What is being asked:
Extend the passage about possible Nobel Prize winners identified through research citations, starting after its final sentence.

Study text:
○ ○ ○
According to Clarivate Analytics, a company that does academic and scientific research and maintains a list of dozens of possible Nobel Prize winners based on research citations, the list of possible Nobel Prize winners based on research citations include Colin Camerer of the California Institute of Technology and George Loewenstein of Carnegie Mellon University (for pioneering research in behavioural economics and in neuroeconomics); Robert Hall of Stanford University (for his analysis of worker productivity and studies of recessions and unemployment); and Michael Jensen of Harvard, Stewart Myers of MIT and Raghuram Rajan of the University of Chicago (for their contributions illuminating the dimensions of decisions in corporate finance).
○ ○ ○
Record excerpts:
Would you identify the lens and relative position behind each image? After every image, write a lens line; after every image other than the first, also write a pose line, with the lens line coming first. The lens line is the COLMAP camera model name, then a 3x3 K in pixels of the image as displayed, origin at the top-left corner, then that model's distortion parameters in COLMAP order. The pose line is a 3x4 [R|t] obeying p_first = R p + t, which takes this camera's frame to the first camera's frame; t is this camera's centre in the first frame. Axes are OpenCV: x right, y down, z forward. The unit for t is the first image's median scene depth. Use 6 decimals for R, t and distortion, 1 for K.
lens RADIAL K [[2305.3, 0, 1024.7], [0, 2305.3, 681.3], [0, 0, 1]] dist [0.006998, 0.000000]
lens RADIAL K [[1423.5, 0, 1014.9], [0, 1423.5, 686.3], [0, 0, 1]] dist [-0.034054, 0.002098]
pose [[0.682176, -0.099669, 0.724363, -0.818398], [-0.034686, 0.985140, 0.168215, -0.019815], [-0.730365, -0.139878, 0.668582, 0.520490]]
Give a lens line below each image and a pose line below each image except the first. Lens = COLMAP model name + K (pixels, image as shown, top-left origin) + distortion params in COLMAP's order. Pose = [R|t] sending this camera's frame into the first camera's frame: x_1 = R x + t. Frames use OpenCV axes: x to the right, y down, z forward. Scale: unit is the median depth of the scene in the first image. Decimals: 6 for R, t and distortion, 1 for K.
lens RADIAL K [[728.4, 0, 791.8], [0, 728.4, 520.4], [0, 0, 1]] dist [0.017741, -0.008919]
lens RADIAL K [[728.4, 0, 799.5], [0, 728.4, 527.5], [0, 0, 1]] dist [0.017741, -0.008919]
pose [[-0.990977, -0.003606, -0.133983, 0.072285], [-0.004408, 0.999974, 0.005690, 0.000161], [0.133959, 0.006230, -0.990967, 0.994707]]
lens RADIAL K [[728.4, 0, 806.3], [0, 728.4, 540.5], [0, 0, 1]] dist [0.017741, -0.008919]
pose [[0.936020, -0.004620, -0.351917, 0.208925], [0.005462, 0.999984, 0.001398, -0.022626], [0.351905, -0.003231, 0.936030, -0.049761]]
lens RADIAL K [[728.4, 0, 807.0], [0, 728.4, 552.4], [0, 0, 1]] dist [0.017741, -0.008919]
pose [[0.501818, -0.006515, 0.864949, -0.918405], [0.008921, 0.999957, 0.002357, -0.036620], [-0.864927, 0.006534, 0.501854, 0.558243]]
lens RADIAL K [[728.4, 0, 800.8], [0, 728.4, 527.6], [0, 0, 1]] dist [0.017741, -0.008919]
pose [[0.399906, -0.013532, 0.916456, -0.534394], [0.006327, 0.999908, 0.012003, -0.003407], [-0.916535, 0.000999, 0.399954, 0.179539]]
○ ○ ○
Response below:
Formally known as the Sveriges Riksbank Prize in Economic Sciences in Memory of Alfred Nobel, the Nobel Peace Prize will be announced in Stockholm at 3:15 pm IST. Raghuram Rajan, whose three-year term as Reserve Bank Governor ended on September 4, 2016, is considered a candidate for his "contributions illuminating the dimensions of decisions in corporate finance".
Raghuram Rajan is among six economists on the list of probable winners compiled by Clarivate Analytics, a company that does academic and scientific research and maintains a list of dozens of possible Nobel Prize winners based on research citations. The entry to the list does not guarantee that Rajan is a front-runner but he is a probable who stands a chance to win.